======== Stored rows

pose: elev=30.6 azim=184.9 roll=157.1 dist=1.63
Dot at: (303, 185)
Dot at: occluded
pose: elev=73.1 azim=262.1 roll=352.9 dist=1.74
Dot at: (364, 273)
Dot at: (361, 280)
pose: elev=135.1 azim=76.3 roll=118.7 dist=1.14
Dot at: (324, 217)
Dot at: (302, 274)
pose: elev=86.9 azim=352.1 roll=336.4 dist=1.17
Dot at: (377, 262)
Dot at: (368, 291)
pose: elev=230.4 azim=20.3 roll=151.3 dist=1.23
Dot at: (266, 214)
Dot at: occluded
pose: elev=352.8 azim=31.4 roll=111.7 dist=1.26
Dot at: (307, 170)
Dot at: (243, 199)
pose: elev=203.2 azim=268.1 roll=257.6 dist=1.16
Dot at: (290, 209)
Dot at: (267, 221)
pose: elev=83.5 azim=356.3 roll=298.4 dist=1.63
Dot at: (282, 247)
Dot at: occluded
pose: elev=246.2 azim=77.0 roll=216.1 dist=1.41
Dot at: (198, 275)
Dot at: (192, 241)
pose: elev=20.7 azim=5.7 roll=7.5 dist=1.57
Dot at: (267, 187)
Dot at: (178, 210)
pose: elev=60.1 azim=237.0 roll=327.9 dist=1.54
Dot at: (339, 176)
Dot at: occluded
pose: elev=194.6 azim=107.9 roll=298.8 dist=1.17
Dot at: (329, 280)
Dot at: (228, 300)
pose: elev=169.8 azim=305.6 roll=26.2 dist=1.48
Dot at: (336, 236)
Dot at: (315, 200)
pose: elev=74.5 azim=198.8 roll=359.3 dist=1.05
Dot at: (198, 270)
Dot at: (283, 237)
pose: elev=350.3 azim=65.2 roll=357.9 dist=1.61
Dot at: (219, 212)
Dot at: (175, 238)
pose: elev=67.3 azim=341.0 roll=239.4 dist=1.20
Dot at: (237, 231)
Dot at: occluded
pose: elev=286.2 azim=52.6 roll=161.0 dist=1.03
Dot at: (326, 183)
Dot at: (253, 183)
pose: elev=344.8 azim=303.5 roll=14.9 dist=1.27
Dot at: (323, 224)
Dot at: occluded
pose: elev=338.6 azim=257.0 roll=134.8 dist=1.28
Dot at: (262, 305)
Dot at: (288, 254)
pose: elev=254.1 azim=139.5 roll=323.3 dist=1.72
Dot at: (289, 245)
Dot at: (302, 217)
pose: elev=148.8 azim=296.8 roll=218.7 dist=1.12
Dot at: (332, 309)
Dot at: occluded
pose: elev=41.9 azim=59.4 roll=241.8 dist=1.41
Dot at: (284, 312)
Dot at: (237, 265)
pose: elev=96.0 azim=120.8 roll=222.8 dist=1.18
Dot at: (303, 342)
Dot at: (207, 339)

================

Convert the listing above into a Markdown table with the columns "Index" and "Entry", putting a running number in the first column and one line of the listing in the second, and skipping any blank lines.

Expected answer>
| Index | Entry |
|---|---|
| 1 | pose: elev=30.6 azim=184.9 roll=157.1 dist=1.63 |
| 2 | Dot at: (303, 185) |
| 3 | Dot at: occluded |
| 4 | pose: elev=73.1 azim=262.1 roll=352.9 dist=1.74 |
| 5 | Dot at: (364, 273) |
| 6 | Dot at: (361, 280) |
| 7 | pose: elev=135.1 azim=76.3 roll=118.7 dist=1.14 |
| 8 | Dot at: (324, 217) |
| 9 | Dot at: (302, 274) |
| 10 | pose: elev=86.9 azim=352.1 roll=336.4 dist=1.17 |
| 11 | Dot at: (377, 262) |
| 12 | Dot at: (368, 291) |
| 13 | pose: elev=230.4 azim=20.3 roll=151.3 dist=1.23 |
| 14 | Dot at: (266, 214) |
| 15 | Dot at: occluded |
| 16 | pose: elev=352.8 azim=31.4 roll=111.7 dist=1.26 |
| 17 | Dot at: (307, 170) |
| 18 | Dot at: (243, 199) |
| 19 | pose: elev=203.2 azim=268.1 roll=257.6 dist=1.16 |
| 20 | Dot at: (290, 209) |
| 21 | Dot at: (267, 221) |
| 22 | pose: elev=83.5 azim=356.3 roll=298.4 dist=1.63 |
| 23 | Dot at: (282, 247) |
| 24 | Dot at: occluded |
| 25 | pose: elev=246.2 azim=77.0 roll=216.1 dist=1.41 |
| 26 | Dot at: (198, 275) |
| 27 | Dot at: (192, 241) |
| 28 | pose: elev=20.7 azim=5.7 roll=7.5 dist=1.57 |
| 29 | Dot at: (267, 187) |
| 30 | Dot at: (178, 210) |
| 31 | pose: elev=60.1 azim=237.0 roll=327.9 dist=1.54 |
| 32 | Dot at: (339, 176) |
| 33 | Dot at: occluded |
| 34 | pose: elev=194.6 azim=107.9 roll=298.8 dist=1.17 |
| 35 | Dot at: (329, 280) |
| 36 | Dot at: (228, 300) |
| 37 | pose: elev=169.8 azim=305.6 roll=26.2 dist=1.48 |
| 38 | Dot at: (336, 236) |
| 39 | Dot at: (315, 200) |
| 40 | pose: elev=74.5 azim=198.8 roll=359.3 dist=1.05 |
| 41 | Dot at: (198, 270) |
| 42 | Dot at: (283, 237) |
| 43 | pose: elev=350.3 azim=65.2 roll=357.9 dist=1.61 |
| 44 | Dot at: (219, 212) |
| 45 | Dot at: (175, 238) |
| 46 | pose: elev=67.3 azim=341.0 roll=239.4 dist=1.20 |
| 47 | Dot at: (237, 231) |
| 48 | Dot at: occluded |
| 49 | pose: elev=286.2 azim=52.6 roll=161.0 dist=1.03 |
| 50 | Dot at: (326, 183) |
| 51 | Dot at: (253, 183) |
| 52 | pose: elev=344.8 azim=303.5 roll=14.9 dist=1.27 |
| 53 | Dot at: (323, 224) |
| 54 | Dot at: occluded |
| 55 | pose: elev=338.6 azim=257.0 roll=134.8 dist=1.28 |
| 56 | Dot at: (262, 305) |
| 57 | Dot at: (288, 254) |
| 58 | pose: elev=254.1 azim=139.5 roll=323.3 dist=1.72 |
| 59 | Dot at: (289, 245) |
| 60 | Dot at: (302, 217) |
| 61 | pose: elev=148.8 azim=296.8 roll=218.7 dist=1.12 |
| 62 | Dot at: (332, 309) |
| 63 | Dot at: occluded |
| 64 | pose: elev=41.9 azim=59.4 roll=241.8 dist=1.41 |
| 65 | Dot at: (284, 312) |
| 66 | Dot at: (237, 265) |
| 67 | pose: elev=96.0 azim=120.8 roll=222.8 dist=1.18 |
| 68 | Dot at: (303, 342) |
| 69 | Dot at: (207, 339) |